• Stored data entries:
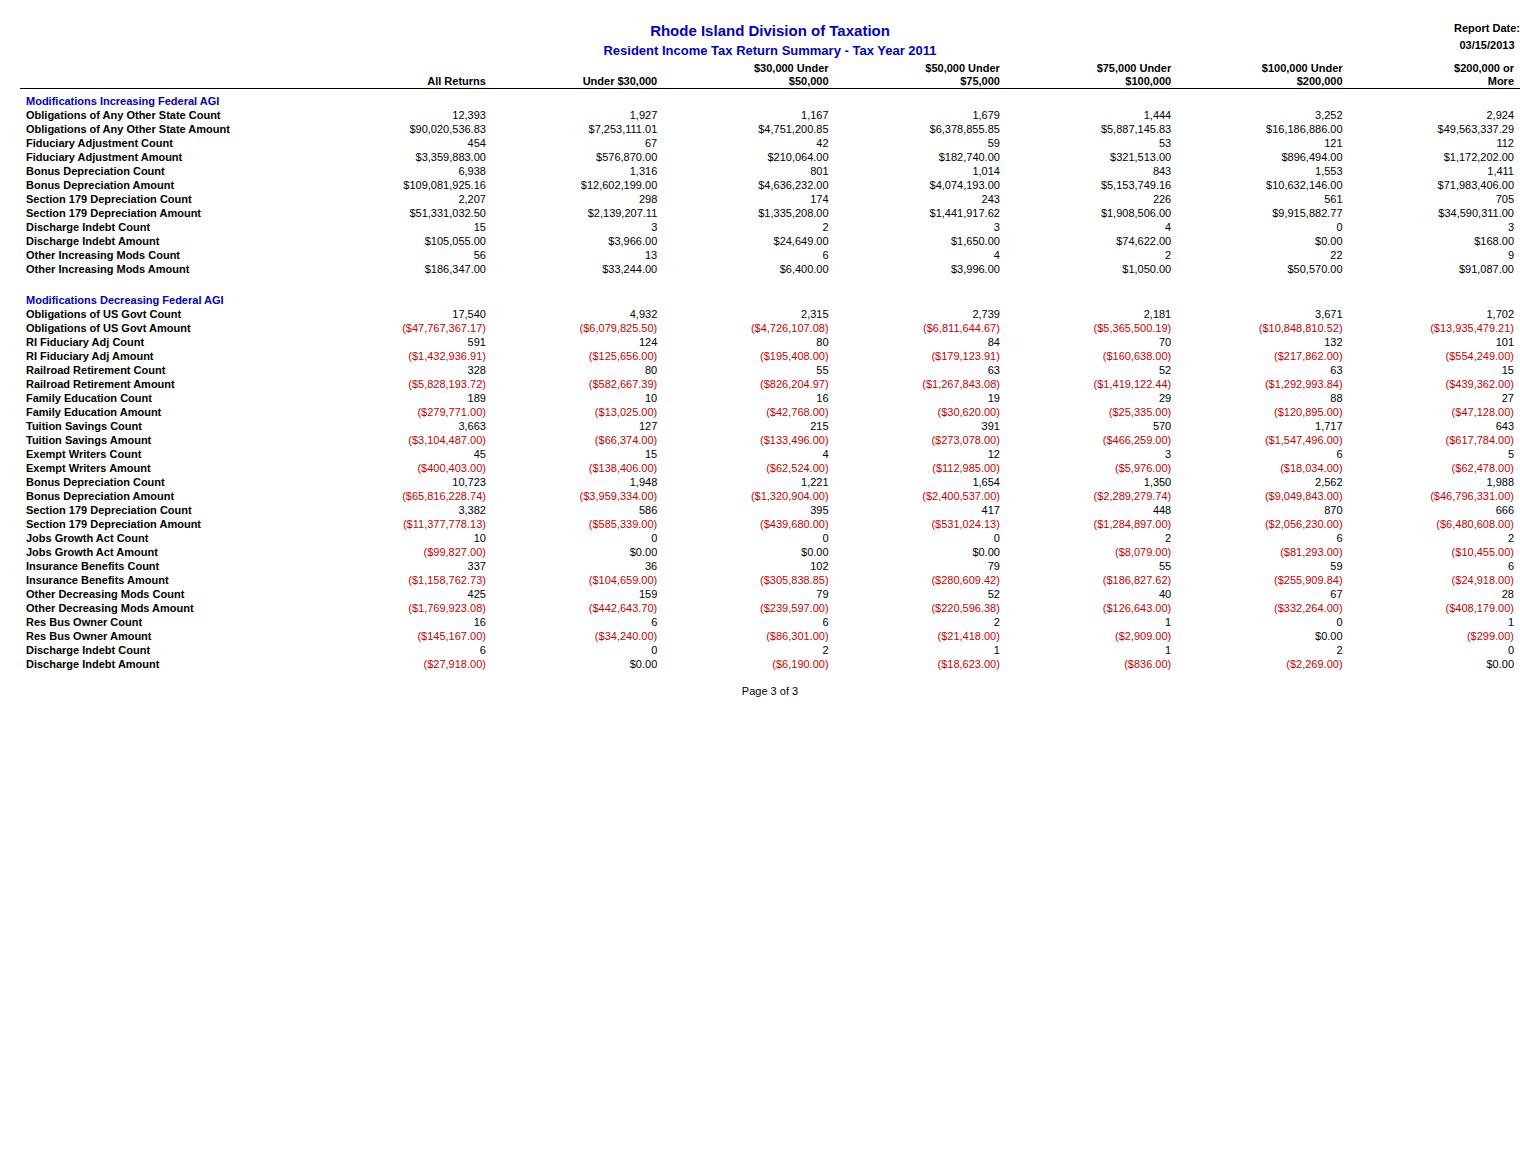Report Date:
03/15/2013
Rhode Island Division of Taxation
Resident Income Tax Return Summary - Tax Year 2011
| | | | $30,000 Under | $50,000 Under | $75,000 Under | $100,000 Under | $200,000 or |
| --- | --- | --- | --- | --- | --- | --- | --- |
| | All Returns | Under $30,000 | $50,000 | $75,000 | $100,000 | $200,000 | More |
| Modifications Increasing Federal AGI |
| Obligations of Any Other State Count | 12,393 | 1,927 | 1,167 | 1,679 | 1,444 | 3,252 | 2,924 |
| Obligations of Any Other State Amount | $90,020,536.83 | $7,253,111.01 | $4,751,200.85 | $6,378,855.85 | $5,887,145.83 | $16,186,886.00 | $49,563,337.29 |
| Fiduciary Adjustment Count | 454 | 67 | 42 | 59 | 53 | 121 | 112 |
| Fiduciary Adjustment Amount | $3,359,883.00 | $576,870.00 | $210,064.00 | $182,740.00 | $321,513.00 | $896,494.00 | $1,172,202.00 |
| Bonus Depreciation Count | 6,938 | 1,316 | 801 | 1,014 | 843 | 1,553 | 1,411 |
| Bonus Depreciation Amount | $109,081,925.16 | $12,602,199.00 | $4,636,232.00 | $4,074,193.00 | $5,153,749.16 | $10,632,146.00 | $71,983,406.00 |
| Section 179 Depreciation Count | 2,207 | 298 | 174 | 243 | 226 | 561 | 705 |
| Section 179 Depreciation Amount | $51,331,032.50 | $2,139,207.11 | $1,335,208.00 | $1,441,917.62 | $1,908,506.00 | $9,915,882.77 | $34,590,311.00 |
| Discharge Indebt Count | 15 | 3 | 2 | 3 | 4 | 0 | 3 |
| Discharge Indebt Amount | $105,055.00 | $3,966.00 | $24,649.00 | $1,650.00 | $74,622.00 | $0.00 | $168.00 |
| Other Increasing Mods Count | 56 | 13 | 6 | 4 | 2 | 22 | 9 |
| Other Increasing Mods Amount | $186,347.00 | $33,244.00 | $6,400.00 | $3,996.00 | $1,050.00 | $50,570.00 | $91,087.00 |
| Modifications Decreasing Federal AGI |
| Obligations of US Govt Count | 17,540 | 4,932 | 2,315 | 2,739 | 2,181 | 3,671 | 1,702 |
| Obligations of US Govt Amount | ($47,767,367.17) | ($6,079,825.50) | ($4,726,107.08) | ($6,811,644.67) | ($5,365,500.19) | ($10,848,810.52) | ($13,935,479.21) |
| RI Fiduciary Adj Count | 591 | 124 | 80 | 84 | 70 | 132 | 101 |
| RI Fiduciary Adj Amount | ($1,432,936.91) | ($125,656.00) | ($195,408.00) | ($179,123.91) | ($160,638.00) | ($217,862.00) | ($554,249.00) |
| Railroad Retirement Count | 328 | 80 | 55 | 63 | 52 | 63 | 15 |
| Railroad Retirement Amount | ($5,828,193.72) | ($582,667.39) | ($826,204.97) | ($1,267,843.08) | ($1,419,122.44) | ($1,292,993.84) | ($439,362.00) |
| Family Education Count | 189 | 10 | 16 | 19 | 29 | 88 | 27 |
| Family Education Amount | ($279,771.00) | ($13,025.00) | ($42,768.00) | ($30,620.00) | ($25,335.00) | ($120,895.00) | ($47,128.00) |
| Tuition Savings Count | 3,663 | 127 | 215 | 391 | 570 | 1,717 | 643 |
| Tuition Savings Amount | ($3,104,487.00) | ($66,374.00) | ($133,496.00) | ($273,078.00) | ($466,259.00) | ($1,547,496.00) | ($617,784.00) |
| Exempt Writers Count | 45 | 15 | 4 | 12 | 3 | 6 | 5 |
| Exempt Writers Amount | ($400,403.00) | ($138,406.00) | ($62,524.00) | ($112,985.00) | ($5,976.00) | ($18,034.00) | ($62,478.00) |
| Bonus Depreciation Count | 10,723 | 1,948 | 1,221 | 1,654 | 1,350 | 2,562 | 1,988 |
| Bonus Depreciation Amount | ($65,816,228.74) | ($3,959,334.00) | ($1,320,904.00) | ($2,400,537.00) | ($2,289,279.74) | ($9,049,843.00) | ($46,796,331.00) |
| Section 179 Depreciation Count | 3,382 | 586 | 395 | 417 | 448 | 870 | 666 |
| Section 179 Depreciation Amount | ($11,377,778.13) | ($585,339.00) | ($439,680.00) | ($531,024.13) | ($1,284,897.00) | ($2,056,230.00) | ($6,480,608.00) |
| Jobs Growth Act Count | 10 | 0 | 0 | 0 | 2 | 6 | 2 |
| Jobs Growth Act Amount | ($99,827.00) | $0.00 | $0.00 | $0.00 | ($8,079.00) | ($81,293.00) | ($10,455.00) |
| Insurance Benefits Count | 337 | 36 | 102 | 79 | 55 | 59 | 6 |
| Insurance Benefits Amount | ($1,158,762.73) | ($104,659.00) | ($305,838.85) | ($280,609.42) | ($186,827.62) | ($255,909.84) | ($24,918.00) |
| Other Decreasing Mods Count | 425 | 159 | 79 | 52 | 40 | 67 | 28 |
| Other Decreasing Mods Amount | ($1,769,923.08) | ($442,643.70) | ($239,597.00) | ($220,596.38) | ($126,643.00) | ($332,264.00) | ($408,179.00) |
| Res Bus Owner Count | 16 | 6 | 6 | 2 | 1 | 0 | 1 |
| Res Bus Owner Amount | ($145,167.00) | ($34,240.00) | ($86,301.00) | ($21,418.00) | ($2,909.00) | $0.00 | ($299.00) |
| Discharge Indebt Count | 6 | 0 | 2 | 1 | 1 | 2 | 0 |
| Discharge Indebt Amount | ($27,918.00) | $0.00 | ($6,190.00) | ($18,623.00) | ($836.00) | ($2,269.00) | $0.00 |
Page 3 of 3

• Task: Restate word for word the entries above, starting at the line with "($18,034.00) | ($62,478.00) |" and ending at the line with "Indebt Count | 6", inclusive, and no others.

• Response:
| Exempt Writers Amount | ($400,403.00) | ($138,406.00) | ($62,524.00) | ($112,985.00) | ($5,976.00) | ($18,034.00) | ($62,478.00) |
| Bonus Depreciation Count | 10,723 | 1,948 | 1,221 | 1,654 | 1,350 | 2,562 | 1,988 |
| Bonus Depreciation Amount | ($65,816,228.74) | ($3,959,334.00) | ($1,320,904.00) | ($2,400,537.00) | ($2,289,279.74) | ($9,049,843.00) | ($46,796,331.00) |
| Section 179 Depreciation Count | 3,382 | 586 | 395 | 417 | 448 | 870 | 666 |
| Section 179 Depreciation Amount | ($11,377,778.13) | ($585,339.00) | ($439,680.00) | ($531,024.13) | ($1,284,897.00) | ($2,056,230.00) | ($6,480,608.00) |
| Jobs Growth Act Count | 10 | 0 | 0 | 0 | 2 | 6 | 2 |
| Jobs Growth Act Amount | ($99,827.00) | $0.00 | $0.00 | $0.00 | ($8,079.00) | ($81,293.00) | ($10,455.00) |
| Insurance Benefits Count | 337 | 36 | 102 | 79 | 55 | 59 | 6 |
| Insurance Benefits Amount | ($1,158,762.73) | ($104,659.00) | ($305,838.85) | ($280,609.42) | ($186,827.62) | ($255,909.84) | ($24,918.00) |
| Other Decreasing Mods Count | 425 | 159 | 79 | 52 | 40 | 67 | 28 |
| Other Decreasing Mods Amount | ($1,769,923.08) | ($442,643.70) | ($239,597.00) | ($220,596.38) | ($126,643.00) | ($332,264.00) | ($408,179.00) |
| Res Bus Owner Count | 16 | 6 | 6 | 2 | 1 | 0 | 1 |
| Res Bus Owner Amount | ($145,167.00) | ($34,240.00) | ($86,301.00) | ($21,418.00) | ($2,909.00) | $0.00 | ($299.00) |
| Discharge Indebt Count | 6 | 0 | 2 | 1 | 1 | 2 | 0 |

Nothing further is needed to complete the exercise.